#### Instructions to follow
Type out the data exactly as given. Skip any image.

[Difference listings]
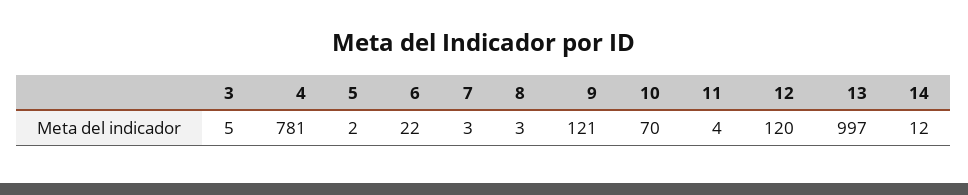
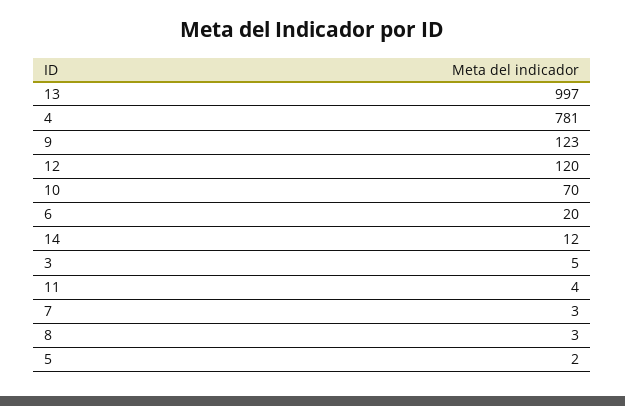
6: 22 -> 20
9: 121 -> 123

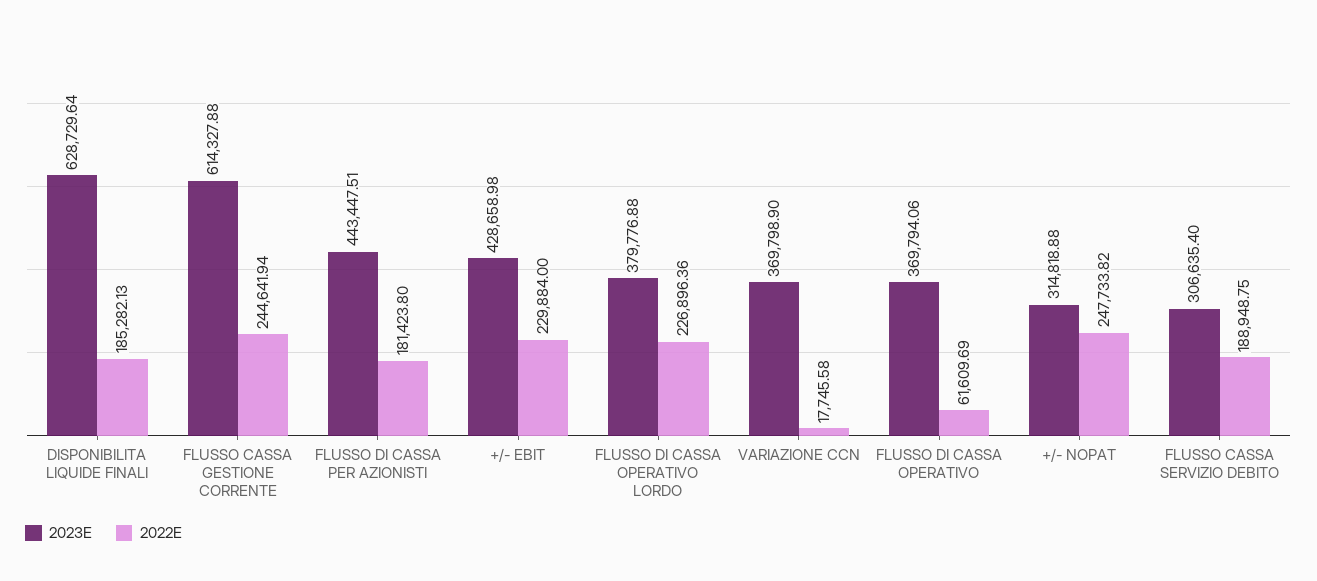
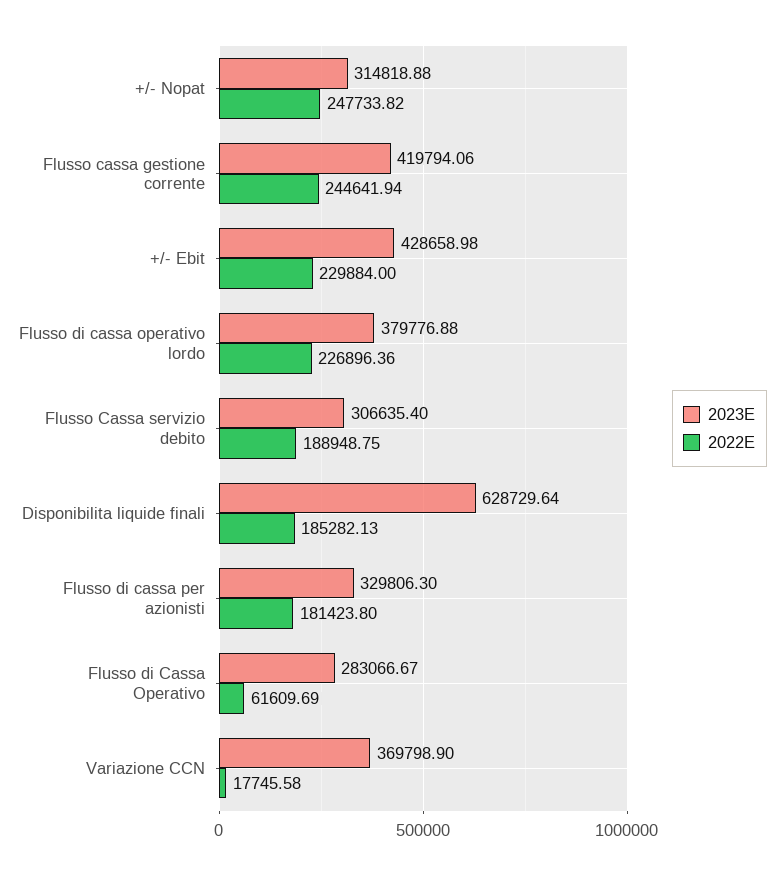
2023E, FLUSSO CASSA GESTIONE CORRENTE: 614327.88 -> 419794.06
2023E, FLUSSO DI CASSA PER AZIONISTI: 443447.51 -> 329806.3
2023E, FLUSSO DI CASSA OPERATIVO: 369794.06 -> 283066.67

#### Expected answer
6: 22 -> 20
9: 121 -> 123

2023E, FLUSSO CASSA GESTIONE CORRENTE: 614327.88 -> 419794.06
2023E, FLUSSO DI CASSA PER AZIONISTI: 443447.51 -> 329806.3
2023E, FLUSSO DI CASSA OPERATIVO: 369794.06 -> 283066.67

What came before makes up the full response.